Moorman v. Sharp

35 Mo. 283 | Mo. | 1864

Bat, Judge,

delivered the opinion of the court.

This was a suit upon an instrument of writing in the words and figures' following: “ Received, October 23, A. D. *2841852, from Edwin W. Moorman, executor of Wiltshire L, Sharp, deceased, three hundred and ten dollars, to pay for the negro boy Perry, which I have this day bought from C. B. Wray and wife, and which amount I promise to account to the said Moorman at the final settlement of my late husband’s estate. Paulina Sharp, widow of W. L. Sharp, dec’d. By W. B. Oglesby.”

The answer sets up the statute -of limitations, alleging that the action did not accrue within five years before the commencement of the suit, and upon the trial the defendant asked the court to instruct the jury, that if the action was not brought within five years after the final settlement of Sharp’s estate, they must find for defendant. The court refused to give the instruction, and such refusal is the alleged ground of error.

The only question in the case is, whether' the instrument here sued on is a writing for the payment of money within the meaning of the first clause of the second section of the second article of the limitation act of 1855. (2 R. C. 1855, p. 1047.) If it is, then the time of limitation is ten years and not five, and the instruction was properly refused. We think this point was well settled by this court in Reyburn v. Casey, 29 Mo. 129. In that case, the instrument sued on read as follows: “ Received of H. 'Doane, for Samuel A. Reyburn, one hundred and eighty dollars. Potosi, November 16,1850. (Signed,) J. H. Casey.”

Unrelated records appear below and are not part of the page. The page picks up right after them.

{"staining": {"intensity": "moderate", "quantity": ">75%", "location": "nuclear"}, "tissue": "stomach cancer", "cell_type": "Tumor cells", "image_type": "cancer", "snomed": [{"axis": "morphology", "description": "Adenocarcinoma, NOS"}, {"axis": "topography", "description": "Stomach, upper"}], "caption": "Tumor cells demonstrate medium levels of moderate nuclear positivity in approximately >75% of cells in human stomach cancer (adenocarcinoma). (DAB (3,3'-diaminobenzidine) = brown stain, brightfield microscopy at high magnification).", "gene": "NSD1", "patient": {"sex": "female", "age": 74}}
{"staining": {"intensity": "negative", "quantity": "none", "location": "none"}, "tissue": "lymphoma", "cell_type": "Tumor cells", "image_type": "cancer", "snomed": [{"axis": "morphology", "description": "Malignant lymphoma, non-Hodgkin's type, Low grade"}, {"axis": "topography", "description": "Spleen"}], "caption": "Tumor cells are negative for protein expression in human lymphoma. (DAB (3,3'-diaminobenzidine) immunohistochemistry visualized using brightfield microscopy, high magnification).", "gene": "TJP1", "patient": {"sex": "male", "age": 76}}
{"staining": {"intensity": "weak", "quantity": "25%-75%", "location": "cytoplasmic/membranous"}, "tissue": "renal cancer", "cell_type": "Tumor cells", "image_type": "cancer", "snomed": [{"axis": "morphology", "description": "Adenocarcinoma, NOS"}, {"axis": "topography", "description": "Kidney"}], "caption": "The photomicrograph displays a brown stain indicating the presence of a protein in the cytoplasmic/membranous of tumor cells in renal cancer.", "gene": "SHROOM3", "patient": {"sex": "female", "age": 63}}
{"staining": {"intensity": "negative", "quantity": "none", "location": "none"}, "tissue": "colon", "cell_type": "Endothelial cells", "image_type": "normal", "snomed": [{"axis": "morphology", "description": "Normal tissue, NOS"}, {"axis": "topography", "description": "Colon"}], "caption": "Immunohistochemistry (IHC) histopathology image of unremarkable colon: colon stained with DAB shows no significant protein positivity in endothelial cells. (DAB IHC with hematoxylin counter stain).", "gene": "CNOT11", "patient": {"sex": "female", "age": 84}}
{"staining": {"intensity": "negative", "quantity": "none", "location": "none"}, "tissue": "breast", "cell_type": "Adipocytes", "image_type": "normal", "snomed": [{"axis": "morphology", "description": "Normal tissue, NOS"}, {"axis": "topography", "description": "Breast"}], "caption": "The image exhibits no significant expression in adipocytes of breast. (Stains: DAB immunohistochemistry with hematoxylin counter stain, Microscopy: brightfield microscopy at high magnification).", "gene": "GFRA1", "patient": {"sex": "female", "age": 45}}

The limitation act then in force also provided that an action upon any writing, whether sealed or unsealed, for the payment of money or property, could only be commenced within ten years after the cause of action occurred, and the court held “ that the language of the statute 'was broad enough to embrace all kinds of written instruments, without regard to their mere form or phraseology, which imply a promise or agreement to pay money, and is not restricted to such as have the requisites of promissory notes, or to such instruments as contain an express promise or agreement upon their face to pay.”

*285If the instrument sued on in the case of Reyburn v. Casey was a writing for the payment of money (as was held by this court) and not subject to the limitation of five years, there is certainly more reason for holding the same doctrine with respect to the instrument of writing which is the foundation of this suit.

The other judges concurring, the judgment will be affirmed.